━━ GIVEN DATA

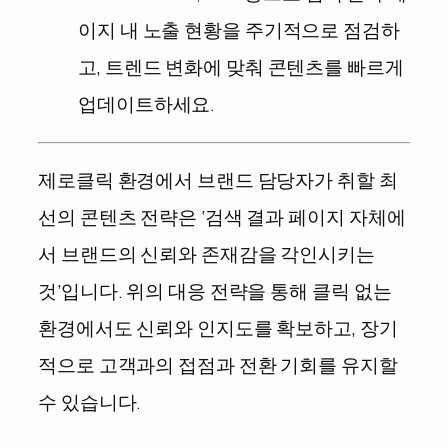
이지 내 노출 현황을 주기적으로 점검하
고, 트렌드 변화에 맞춰 콘텐츠를 빠르게
업데이트하세요.
제로클릭 환경에서 브랜드 담당자가 취할 최
선의 콘텐츠 전략은 ‘검색 결과 페이지 자체에
서 브랜드의 신뢰와 존재감을 각인시키는
것’입니다. 위의 대응 전략을 통해 클릭 없는
환경에서도 신뢰와 인지도를 확보하고, 장기
적으로 고객과의 접점과 전환 기회를 유지할
수 있습니다.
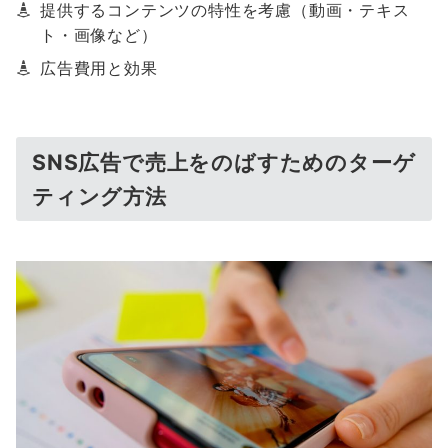
提供するコンテンツの特性を考慮（動画・テキス
ト・画像など）
広告費用と効果
SNS広告で売上をのばすためのターゲ
ティング方法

━━━━

■ TASK TO CARRY OUT ■
Turn the text read from all of the rows above into a numbered list with one line per item, leaving out blank lines. Don't include the pictures in your answer.

■ RESULT OF THE EXERCISE ■
1. 이지 내 노출 현황을 주기적으로 점검하
2. 고, 트렌드 변화에 맞춰 콘텐츠를 빠르게
3. 업데이트하세요.
4. 제로클릭 환경에서 브랜드 담당자가 취할 최
5. 선의 콘텐츠 전략은 ‘검색 결과 페이지 자체에
6. 서 브랜드의 신뢰와 존재감을 각인시키는
7. 것’입니다. 위의 대응 전략을 통해 클릭 없는
8. 환경에서도 신뢰와 인지도를 확보하고, 장기
9. 적으로 고객과의 접점과 전환 기회를 유지할
10. 수 있습니다.
11. 提供するコンテンツの特性を考慮（動画・テキス
12. ト・画像など）
13. 広告費用と効果
14. SNS広告で売上をのばすためのターゲ
15. ティング方法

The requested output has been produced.